*Excerpt to read*.

  2. Thanks for the informational post. I’m going to link it on my blog, http://chairtaichi.wordpress.com.

    • Shola
    • September 13th, 2010

    I’ve been tryna beef up fro about 2yrs now and I’ve gotten nowhere. My weight consistently fluctuates between the 150s-160. I hit the gym on a weekly basis, I’m no superstar athlete but i do feel like I lose any little bit of muscle mass I gain from hard work in the gym from just my metabolism…speak on it!

    • Ok Shola, I will speak on it. Weight loss and weight gain is simple, calories in and calories out. Do you know what your resting metabolic rate is? Can your current caloric intake help to maintain your weight or gain weight? Lets say that you don’t know either of the questions. If your hitting the gym doing resistance training on a weekly basis and you still find yourself losing muscle mass, then your nutritional habits are poor. The truth of the matter is that training is more important than diet for muscle building. “Really??” However, you do NEED to give your body the food it needs for optimal recovery and growth. Most guys don’t eat enough, you got to eat more to build muscle.
      Also muscles grow when you rest, not when you workout. Why is this you ask; because your body’s natural growth hormone is released while you sleep. Are you getting your 8 hours of sleep? Do you know what kinds of foods that you need to have post workout? Proteins like chicken, fish, meat, eggs (Egg Beaters) and Carbohydrates like whole grain pasta and brown rice will all help you reach your goal. Hope this helps a little, let me know if you have any more questions. Thx for commenting!

    • Jeffrey Paul
    • September 14th, 2010

    Two simple question.

    How do you figure out your resting metabolism?

    And how do figure out the amount of calories in your mother’s cooking, you know rice and beans, beef and onions, with a little bit of hot peppers. Remember at home we don’t go by regular serving sizes, we just put enough on the plate until we feel that it is enough.

    Help me with that and I will be as healthy as can be. Guess they weren’t that simple.

    • Well Jeff, to accurately calculate your resting metabolism is to take a resting metabolic test. The approximate cost will be around $40. If you want an estimated Resting Metabolic Rate (RMR), than check out this website and input your age, height, weight, and sex. http://www.bmi-calculator.net/bmr-calculator/
      Now calculating the amount of calories that is in your mothers cooking is not to difficult. Your mom still has to buy what she cooks from the store, and every food product has the nutritional facts on the box.
      When you wrote in your statement… “Remember at home we don’t go by regular serving sizes, we just put enough on the plate until we feel that it is enough.” That statement right there lets me know that your OVERCONSUMING!
      The Amount of rice that you should be having is the amount the fits in one hand! Which is balanced with Protein and Veggies. And I have a question for you Jeff…Do you know the point to when you’re not hungry? Or do you eat to to the point when you’re full?

*Stored items*.
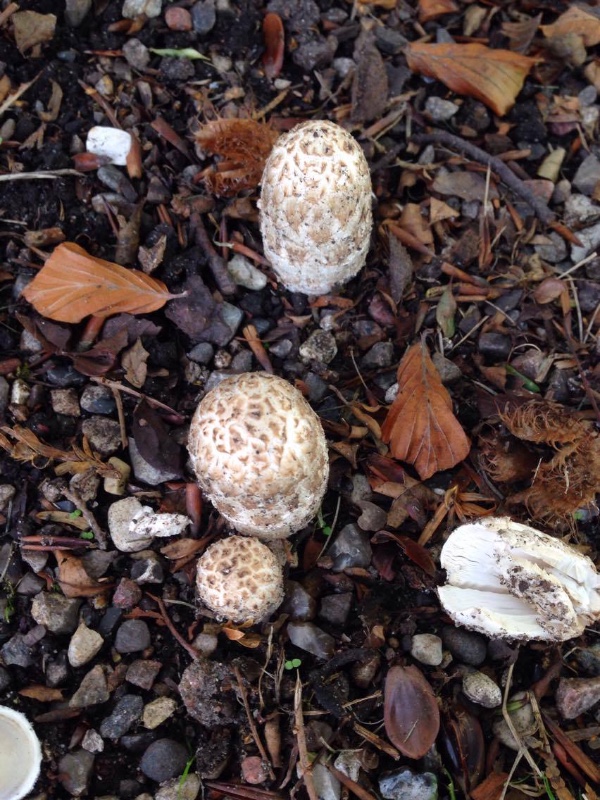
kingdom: Fungi
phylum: Basidiomycota
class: Agaricomycetes
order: Agaricales
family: Agaricaceae
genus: Coprinus
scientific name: Coprinus comatus
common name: stor parykhat
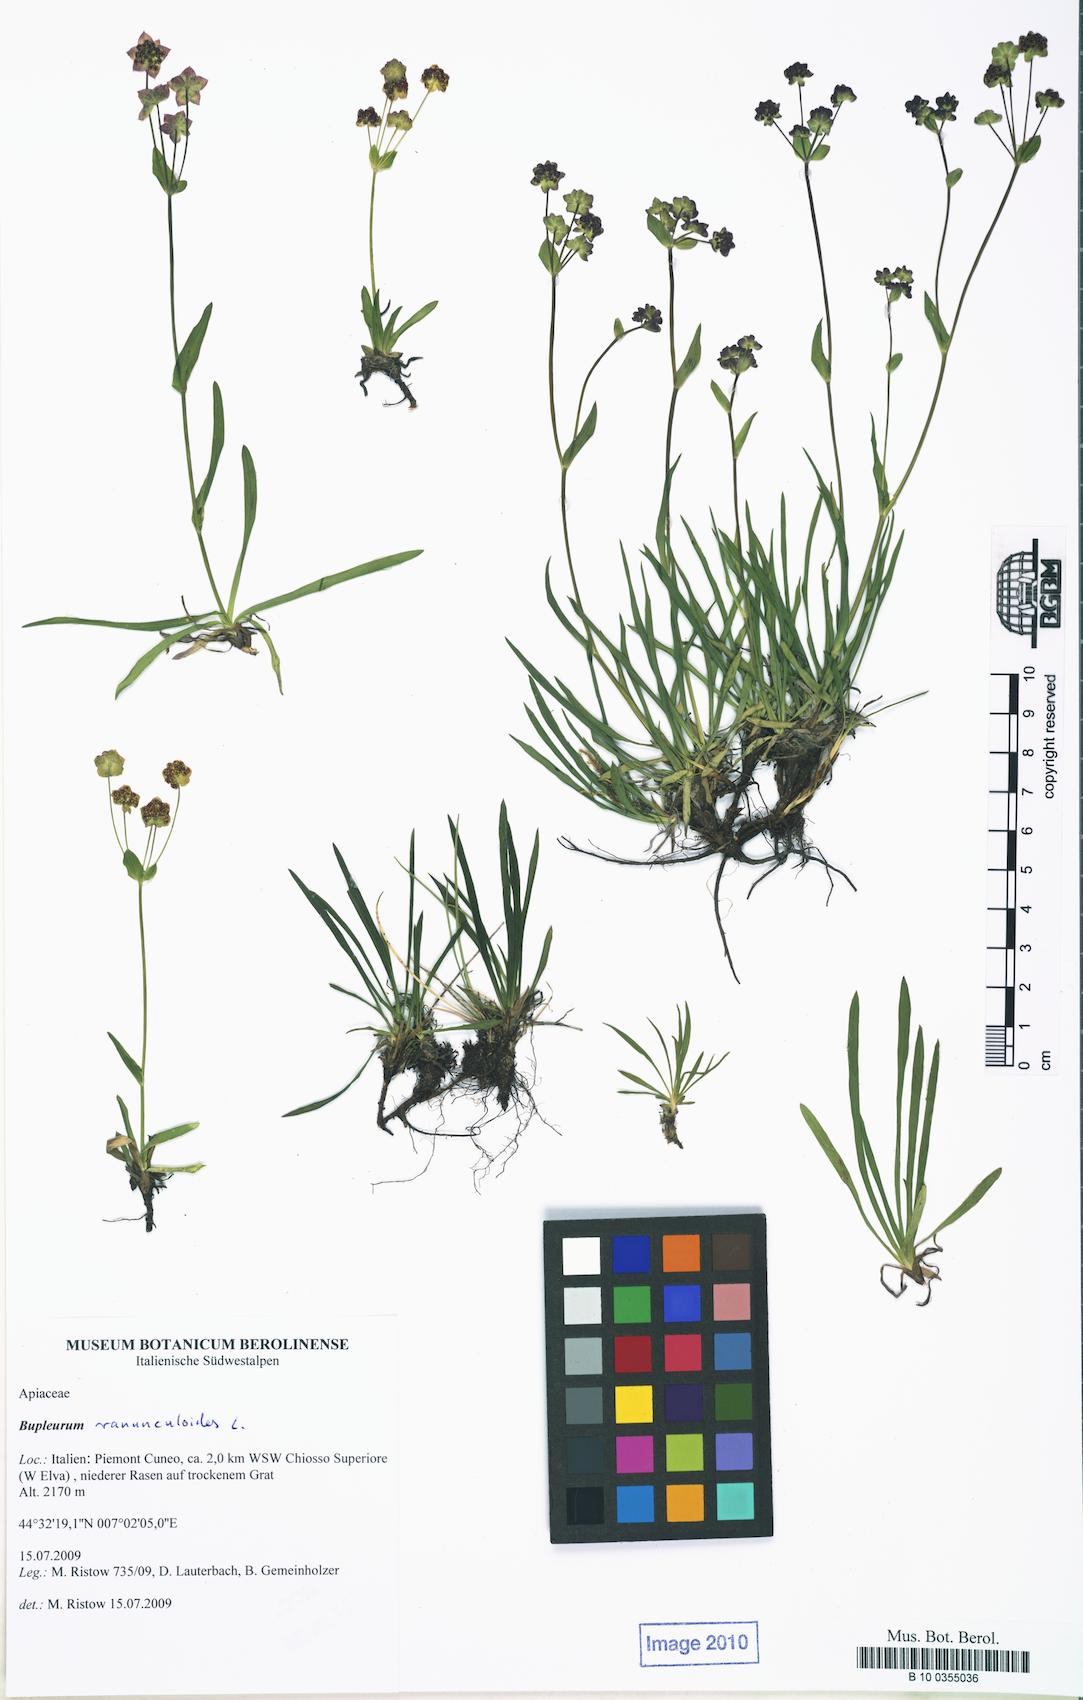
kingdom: Plantae
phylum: Tracheophyta
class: Magnoliopsida
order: Apiales
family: Apiaceae
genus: Bupleurum
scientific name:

*Task instructions*.
(a) Do these statements agree with the comment thread? Answer yes or no for each, and quote the words that decide it.
(i) Shola's weight stays between the 150s and 160.
(ii) The reply to Shola says diet matters more than training for building muscle.
(iii) A resting metabolic test costs roughly $40.
(b) In the comment thread, when is the body's natural growth hormone released?
(c) Copy out the part of the comment thread starting with "The Amount of rice" and going on through "when you’re full?".

*Your written answers*.
(a)
(i) Yes: "My weight consistently fluctuates between the 150s-160."
(ii) No: "The truth of the matter is that training is more important than diet for muscle building."
(iii) Yes: "The approximate cost will be around $40."

(b) It is released while you sleep.

(c)
The Amount of rice that you should be having is the amount the fits in one hand! Which is balanced with Protein and Veggies. And I have a question for you Jeff…Do you know the point to when you’re not hungry? Or do you eat to to the point when you’re full?